— WORK INSTRUCTION —
Reproduce the passage of the forum post below from "If an argument" up to and including "which one it is.".

— EXTRACTED TEXT —
◆ ◆ ◆ ◆ ◆ ◆ ◆

It is fine to ask others what they think but you shouldn't rely on it. It is OK to ask others as sort of a recon report on what they have found and learned but you should always validate the ideas you hear for yourself. Look at reality and form your own conclusions. Get some books on logic and philosophy and learn the process of reason. It's really fun.

If an argument is valid, i.e. it commits no fallacies or logical errors, and its premises are true, then the conclusion is true. If someone ever presents a valid and sound argument for the existence of a god then the existence of a god is proven. No one ever has. Every argument so far tried, fails. Once it is established that a god exists I think there would have to be further arguments to establish which one it is.

True Scotsman,

Good to meet you as well. Thank you for your input and suggestions. You said: "It is fine to ask others what they think but you shouldn't rely on it. It is OK to ask others as sort of a recon report on what they have found and learned but you should always validate the ideas you hear for yourself. Look at reality and form your own conclusions." As a new atheist and deconvert from christianity, this is something I am still very much learning, so I appreciate your input. With Christianity and dogma, a person is allowed to think only within the bounds of dogma...and discouraged from believing what honestly makes the most sense, in lieu of thinking what agrees with accepted doctrine. I think the difficult balance is recognizing my own limited knowledge in certain areas and listening to those with more knowledge in those areas...to then attempt to study and weigh the arguments on my own for not just what makes sense to me at first, but what I feel is true and corresponds with reality after examining the argument from every possible angle. When I was a christian, I distinctly remember my first break with dogma and allowing myself to be a free-thinker when I came to the conviction: "I don't care what the Bible says, no way in hell did Noah's Flood ever happen." So it's basically a growing process of courage in one's own ability to think on their own. And you are right...thinking for yourself is such a fun and freeing thing.

◆ ◆ ◆ ◆ ◆ ◆ ◆

— EXTRACTED INFORMATION —
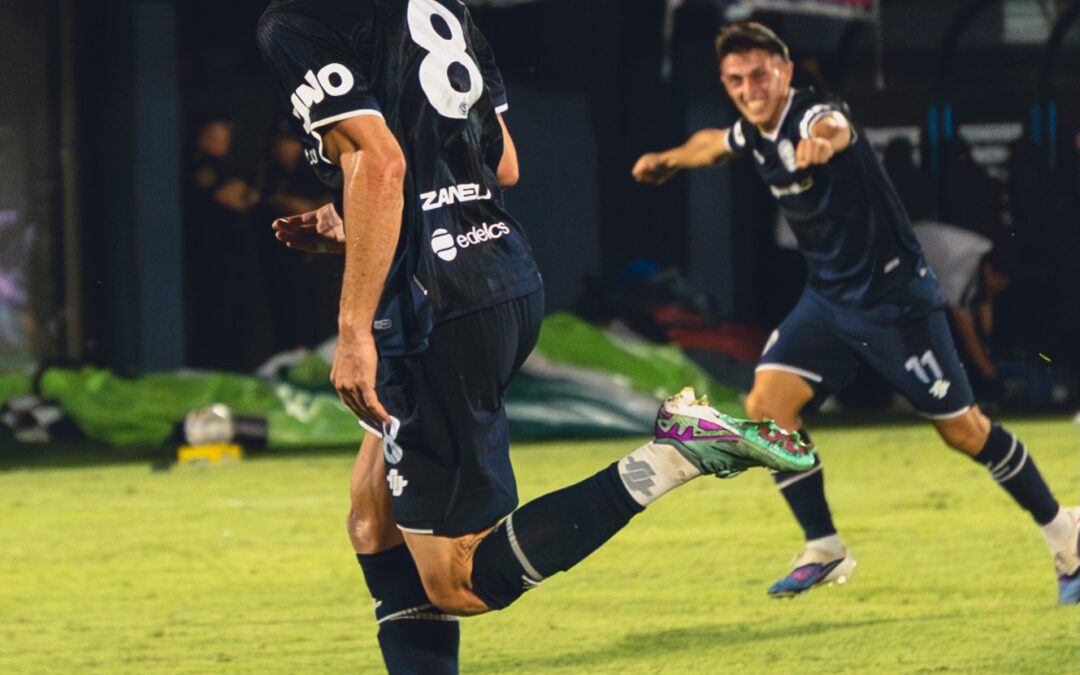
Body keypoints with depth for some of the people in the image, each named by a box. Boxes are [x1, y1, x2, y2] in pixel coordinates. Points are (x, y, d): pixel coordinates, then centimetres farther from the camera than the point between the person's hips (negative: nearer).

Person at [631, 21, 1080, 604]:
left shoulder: (809, 114, -23)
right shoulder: (754, 132, 1)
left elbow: (833, 127, -51)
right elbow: (713, 143, 27)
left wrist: (824, 138, -75)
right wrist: (669, 160, 45)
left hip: (895, 298, -7)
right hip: (827, 299, 7)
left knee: (962, 429, -1)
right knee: (767, 403, -11)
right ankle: (824, 550, 2)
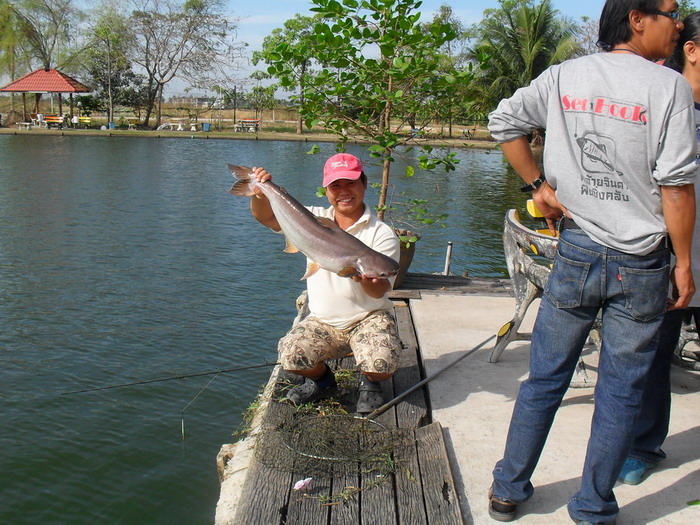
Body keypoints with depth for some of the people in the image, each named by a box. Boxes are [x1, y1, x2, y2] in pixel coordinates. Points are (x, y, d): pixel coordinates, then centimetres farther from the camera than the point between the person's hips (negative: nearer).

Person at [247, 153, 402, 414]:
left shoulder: (382, 233, -6)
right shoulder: (314, 219, 4)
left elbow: (380, 290, -13)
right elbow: (266, 217, -3)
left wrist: (365, 280, -37)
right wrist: (260, 192, -25)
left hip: (368, 318, -2)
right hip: (322, 322, 3)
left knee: (382, 366, -30)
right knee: (290, 356, -24)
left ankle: (369, 383, 11)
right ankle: (322, 380, 13)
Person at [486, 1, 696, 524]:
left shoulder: (563, 76, 2)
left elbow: (504, 121, 10)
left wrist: (538, 184, 11)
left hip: (576, 253, 3)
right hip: (640, 264, -3)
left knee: (545, 379, 15)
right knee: (621, 395, 10)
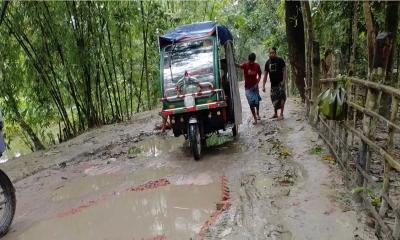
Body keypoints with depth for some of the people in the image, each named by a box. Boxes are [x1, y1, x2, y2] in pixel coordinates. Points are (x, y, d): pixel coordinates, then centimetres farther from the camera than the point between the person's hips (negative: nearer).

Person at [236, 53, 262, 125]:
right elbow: (239, 66, -34)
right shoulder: (245, 65, -13)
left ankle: (257, 114, 40)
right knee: (251, 103, -2)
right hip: (248, 87, -2)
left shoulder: (257, 66, -5)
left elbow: (259, 75, 6)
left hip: (255, 86, 2)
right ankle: (255, 118, 9)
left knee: (256, 101, 13)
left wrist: (257, 84, -7)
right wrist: (235, 64, -56)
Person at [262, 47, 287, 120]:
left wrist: (283, 81, -17)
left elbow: (284, 71, -7)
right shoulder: (268, 62, 7)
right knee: (274, 98, 11)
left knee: (281, 98, -6)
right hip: (273, 84, 5)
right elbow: (265, 74, 8)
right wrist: (263, 85, 3)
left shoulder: (280, 60, -6)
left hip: (280, 83, -5)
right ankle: (275, 113, 25)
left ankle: (281, 114, 1)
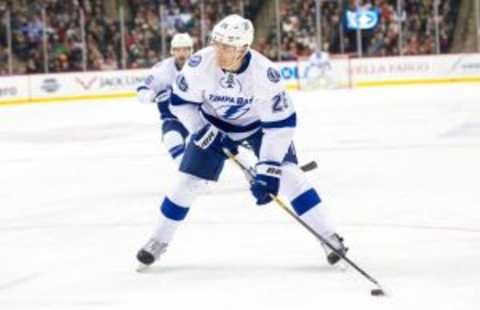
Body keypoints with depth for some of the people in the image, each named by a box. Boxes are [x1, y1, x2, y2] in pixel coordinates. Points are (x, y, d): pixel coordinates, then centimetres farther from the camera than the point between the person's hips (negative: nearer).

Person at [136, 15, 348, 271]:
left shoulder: (265, 73, -36)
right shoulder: (200, 63, -31)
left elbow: (281, 123, -30)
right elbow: (181, 102, -14)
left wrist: (267, 171, -34)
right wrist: (206, 133, -21)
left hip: (259, 123, -2)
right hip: (212, 122, 2)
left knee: (287, 174, -16)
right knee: (189, 180, -3)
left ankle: (328, 237, -8)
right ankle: (159, 240, 16)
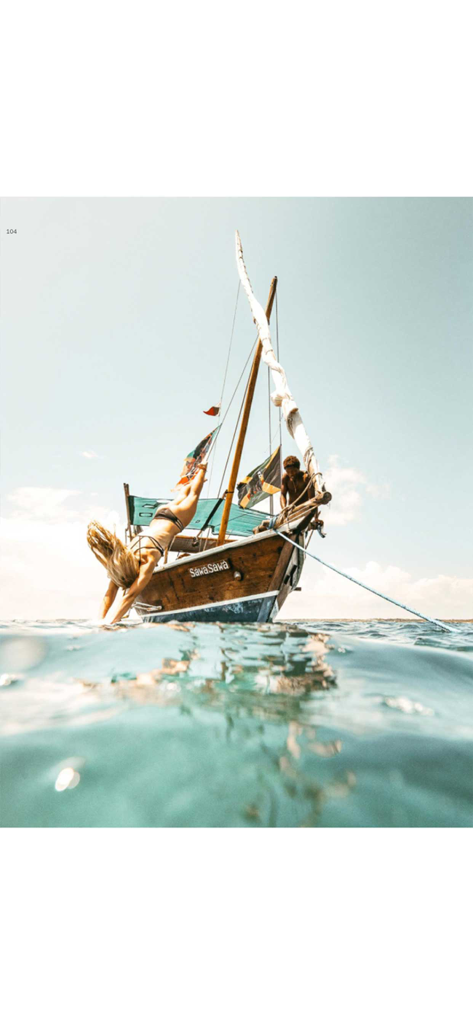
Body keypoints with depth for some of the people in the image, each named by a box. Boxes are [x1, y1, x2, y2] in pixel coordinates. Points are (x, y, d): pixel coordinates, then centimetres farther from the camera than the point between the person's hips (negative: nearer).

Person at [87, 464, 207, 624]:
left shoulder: (148, 559, -47)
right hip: (159, 517, 3)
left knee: (193, 496, 28)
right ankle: (188, 484, 69)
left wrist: (114, 622, -54)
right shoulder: (122, 559, -31)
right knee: (182, 497, 37)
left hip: (175, 519, -3)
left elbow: (131, 594, -50)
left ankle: (202, 468, 55)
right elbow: (110, 592, -28)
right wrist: (101, 619, -40)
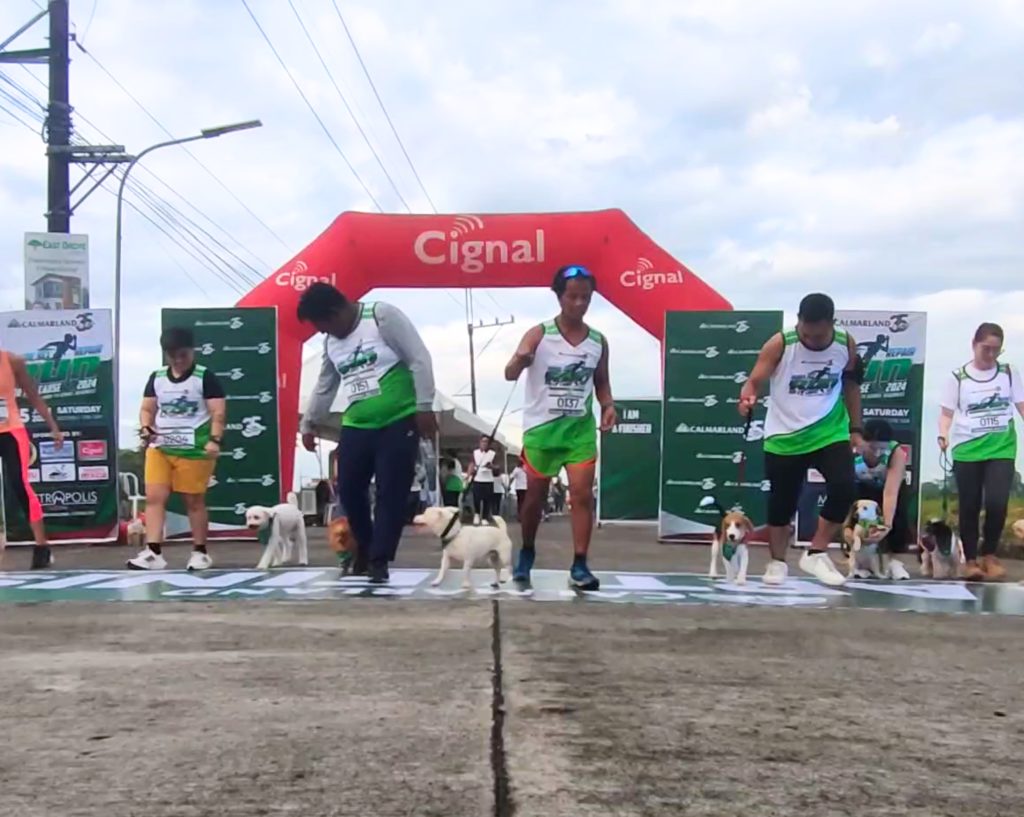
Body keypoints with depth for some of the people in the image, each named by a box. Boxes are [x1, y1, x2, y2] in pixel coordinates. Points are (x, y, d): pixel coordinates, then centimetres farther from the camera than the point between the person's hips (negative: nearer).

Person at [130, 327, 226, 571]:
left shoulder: (205, 377, -5)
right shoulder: (156, 378, 9)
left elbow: (219, 412, -9)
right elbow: (147, 409, 13)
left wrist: (215, 440, -23)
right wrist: (146, 429, -7)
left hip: (194, 450, -5)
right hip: (159, 448, 5)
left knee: (194, 501, 4)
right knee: (154, 497, -4)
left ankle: (200, 552, 15)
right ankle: (153, 552, -5)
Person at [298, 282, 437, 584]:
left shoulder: (383, 316, -10)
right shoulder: (331, 341, 12)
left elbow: (419, 359, -13)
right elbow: (324, 387, 24)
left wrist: (424, 407, -16)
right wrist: (308, 424, 27)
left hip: (399, 422, -6)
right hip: (356, 426, 6)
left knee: (391, 494, -6)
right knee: (349, 490, 4)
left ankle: (379, 560, 2)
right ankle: (365, 548, 25)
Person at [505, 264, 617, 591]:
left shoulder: (598, 341, 2)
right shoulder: (539, 334, -9)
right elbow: (510, 374, -19)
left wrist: (608, 405, -5)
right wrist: (520, 359, -42)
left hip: (581, 427, 2)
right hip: (541, 427, -2)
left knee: (583, 493, -7)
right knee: (535, 494, 10)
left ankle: (579, 566, -2)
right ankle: (527, 553, 32)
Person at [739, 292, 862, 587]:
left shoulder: (846, 345, -6)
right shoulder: (779, 344, -16)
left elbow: (851, 386, 10)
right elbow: (754, 381, -16)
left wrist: (856, 428, 11)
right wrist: (747, 398, -39)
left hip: (830, 433, 2)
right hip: (784, 437, -2)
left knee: (845, 488, -17)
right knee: (782, 502, 6)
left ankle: (815, 554, 0)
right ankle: (777, 562, 29)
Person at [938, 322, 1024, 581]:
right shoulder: (957, 378, 3)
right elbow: (947, 414, 3)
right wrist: (944, 435, -16)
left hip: (1002, 449, 0)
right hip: (967, 451, 0)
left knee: (997, 502, -14)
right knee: (970, 507, 4)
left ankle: (989, 555, 6)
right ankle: (971, 559, 15)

◆ ◆ ◆ ◆ ◆ ◆ ◆

— TASK SOLUTION —
If an argument is valid, i.e. it commits no fallacies or logical errors, and its premises are true, then the conclusion is true. If someone ever presents a valid and sound argument for the existence of a god then the existence of a god is proven. No one ever has. Every argument so far tried, fails. Once it is established that a god exists I think there would have to be further arguments to establish which one it is.